ETTY HILLESUM di fra Fabio Scarsato
Le memorie di Etty Hillesum, nata il 15 gennaio 1914 a Middelburg, in Olanda, e morta ad Auschwitz, il 30 novembre 1943. A undici quaderni, e a un gruzzolo di lettere, ha affidato le sue parole contro l’orrore.
Può una semplice parola affidata a inchiostro e carta infrangere il silenzio? Una pagina scritta è in grado di attraversare indenne non dico i secoli, ma almeno l’odio di oggi, per farsi accusa e memoria indelebile? È sensato scrivere nei tempi del genocidio, quando, secondo alcuni, ad Auschwitz il linguaggio avrebbe perso tre sue dimensioni costitutive: adeguatezza, significanza e, appunto, credibilità? È famosa l’affermazione sconsolata ma perentoria di Adorno: «Dopo Auschwitz, nessuna poesia, nessuna forma d’arte, nessuna affermazione creatrice è più possibile». Inutile aggiungere che anche il «parlare di Dio» ne è uscito un po’ malconcio e tutt’ora in grande difficoltà…
Questa è stata invece la speranza che ha animato e sorretto Etty Hillesum, una delle tante vittime della Shoah, giovane donna olandese che, come estrema forma di resistenza, affidò a undici quaderni, dall’8 marzo 1941 al 13 ottobre 1942, più un bel gruzzolo di lettere, le sue parole contro ciò che di pazzesco stava succedendo attorno a lei.

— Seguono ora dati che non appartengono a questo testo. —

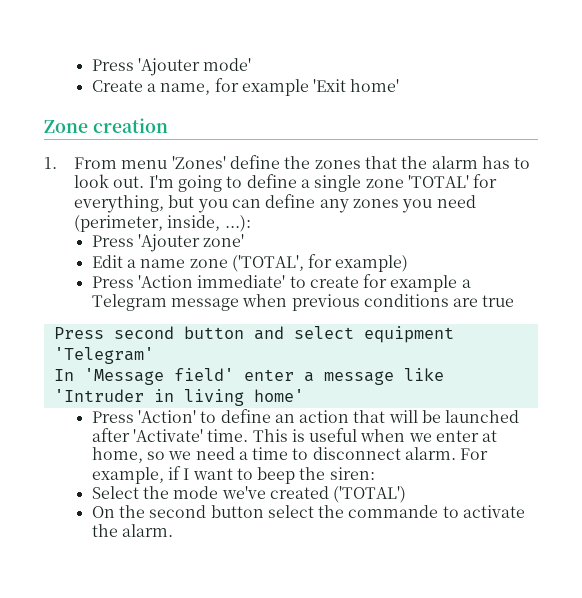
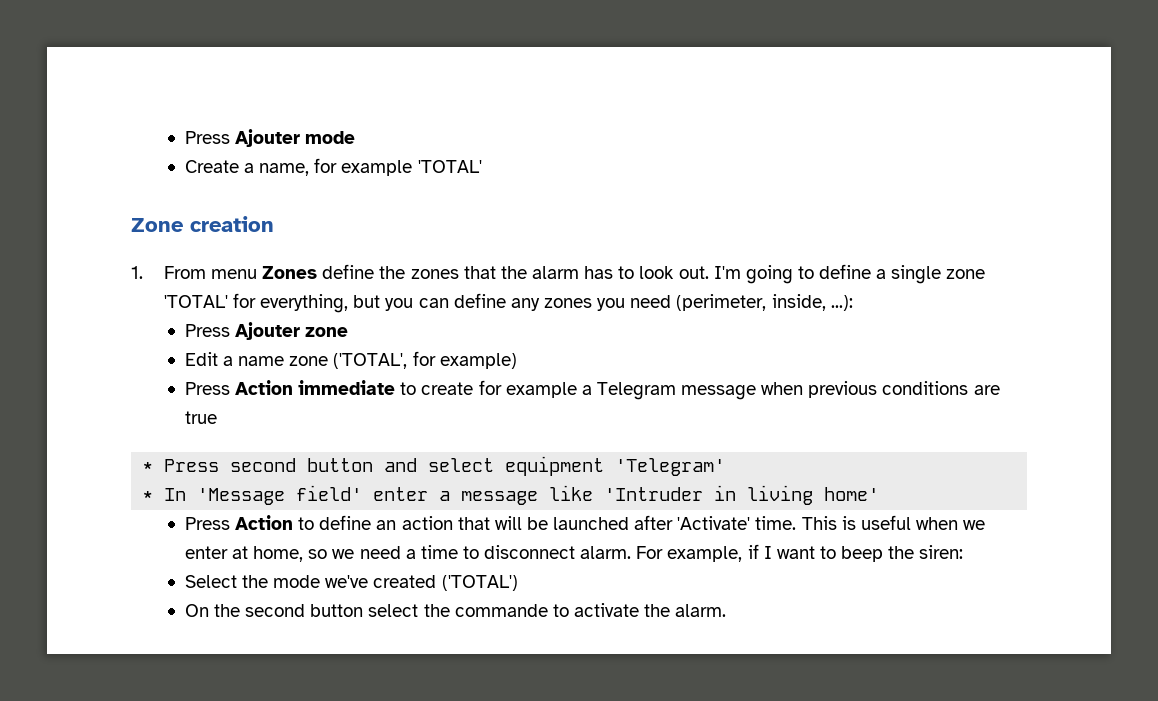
[91,58,252,76] Press 'Ajouter mode' -> [184,129,356,147] Press Ajouter mode
[313,79,400,92] 'Exit home' -> [417,160,482,173] 'TOTAL'
[171,156,226,169] 'Zones' -> [262,266,318,279] Zones
[137,234,245,252] 'Ajouter zone' -> [234,322,349,340] Ajouter zone
[137,275,286,288] 'Action immediate' -> [234,380,396,395] Action immediate
(515, 301) none -> [142,462,154,472] *
(154, 355) none -> [142,491,154,501] *
[137,410,196,423] 'Action' -> [234,515,293,530] Action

Secondo la Misnah e il Talmud, al tempo della creazione, ci fu un’estrema scheggia di tempo tra i sei giorni che dettero origine al mondo e l’inizio del riposo del primo sabato. In quel breve lasso di tempo, Dio creò ulteriori dieci cose, tra cui le lettere della scrittura. Colpisce allora la «vocazione alla scrittura» a cui Etty si sentì chiamata: una vocazione davvero «divina», «ispirata», la sua «grafomania», l’ansia, espressa più volte nel suo Diario, di trovare la parola «giusta», quella e solo quella che davvero potesse contenere il sentimento provato, l’esperienza che si sta vivendo, con verità e chiarezza. Una parola «buona», però, per non aumentare il saldo finale di odio. Ma di cercarla comunque e sempre, come se fosse un autentico imperativo morale o quella «franchezza di linguaggio» che l’apostolo Paolo avrebbe chiamata «parresia» (At 28,31).

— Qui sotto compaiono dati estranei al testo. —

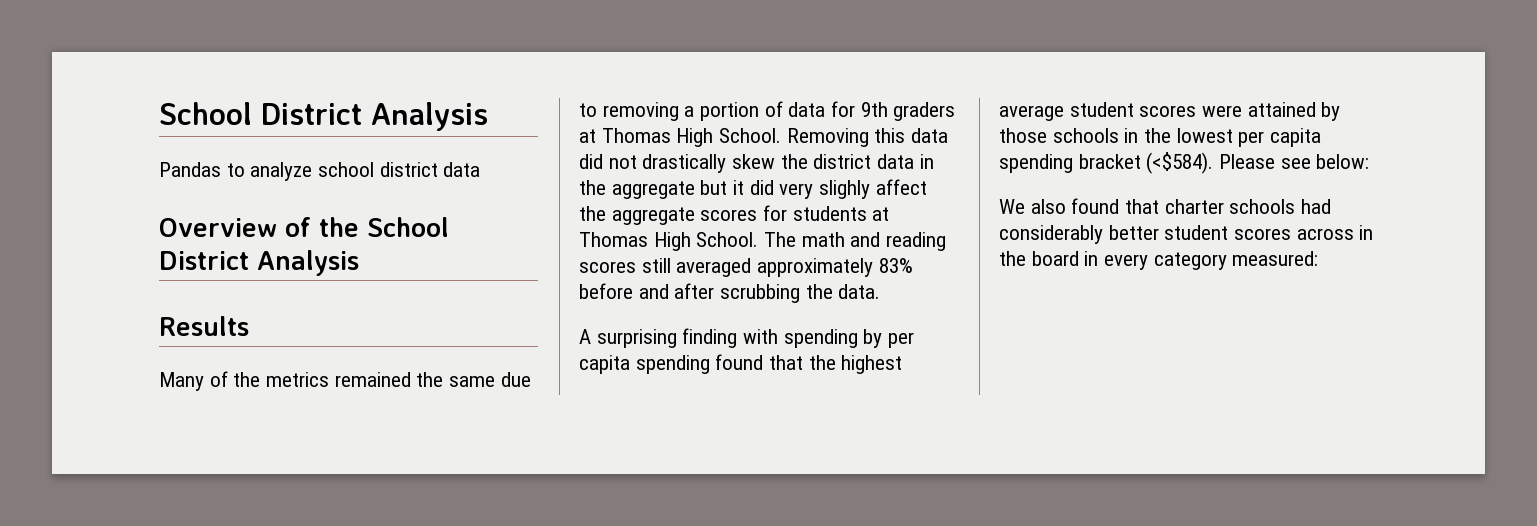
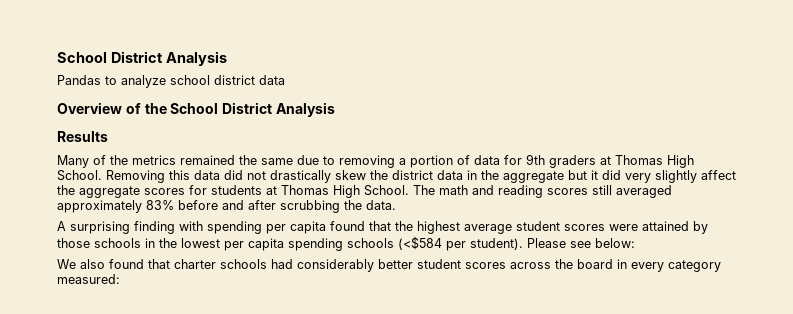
[819,180,871,199] slighly -> [655,170,697,183] slightly
[863,329,915,348] [579,355,710,374] by per capita spending -> [266,221,326,234] per capita
[1078,152,1214,174] bracket (<$584). -> [347,236,523,251] schools (<$584 per student).
[1359,225,1374,240] in -> (551, 265) none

E questo colpisce tanto più che il nazismo stava piuttosto «violentando» il linguaggio, con termini insospettabili pur di dire e non dire cosa stava realmente succedendo: «sfoltimento» (Auflockerung), «soluzione finale» (Endlösung), «evacuazione» (Aussiedlung), «trattamento speciale» (Sonderbehandlung) e via dicendo. Del resto, sarcasticamente Buchenwald alla lettera significa «bosco di faggi», Birkenau «campo delle betulle»… Mentre, forse, il resto dell’Occidente da par suo faceva finta di non vedere, e quindi non ne parlava neppure. Non è già questa la prima forma di resistenza, il modo con cui «esserci» comincia a concretizzarsi? Dire «sì sì, no no» (Mt 5,37)? Racconta Hannah Arendt, nel famoso libro La banalità del male, che al processo Eichmann a Gerusalemme, un testimone asserì che al tempo della «soluzione finale» la cosa peggiore che potesse accadere a un essere umano era restare «innocente», e cioè non prendere in qualche modo posizione.
Eppure Etty, «nell’anno del Signore 1942, l’ennesimo anno di guerra» (Diario, 20 giugno 1942), riuscì a restare allo stesso tempo «innocente» e «presente», e forse a esserlo molto più di tanti. Qualcuno avrebbe potuto dire di lei che possedeva «la competenza dell’essere»: esserci in pienezza, non rassegnati né arresi, presenziare alla vita esteriore, perché contemporaneamente si è nella propria vita interiore. Esserci, decidendo in qualche modo persino di non sottrarsi all’eventualità di andare in campo di concentramento, o per lo meno di non fare nulla per evitarlo.
Perché ci vorrà ben qualcuno disposto alla fine a esserci, con le proprie mani per pregare e con i propri occhi scuri per vedere e raccontare (Diario, 11 luglio 1942). Con la propria penna e un foglio bianco da sporcare di parole, per intanto. Parole come filo spinato per «contenere» il male, ma anche come calda coperta perché… faccia meno male: «Dammi un piccolo verso al giorno, mio Dio, e se non potrò sempre scriverlo perché non ci sarà più carta e perché mancherà la luce, allora lo dirò piano, alla sera, al tuo gran cielo. Ma dammi un piccolo verso di tanto in tanto» (Diario, 24 settembre 1942).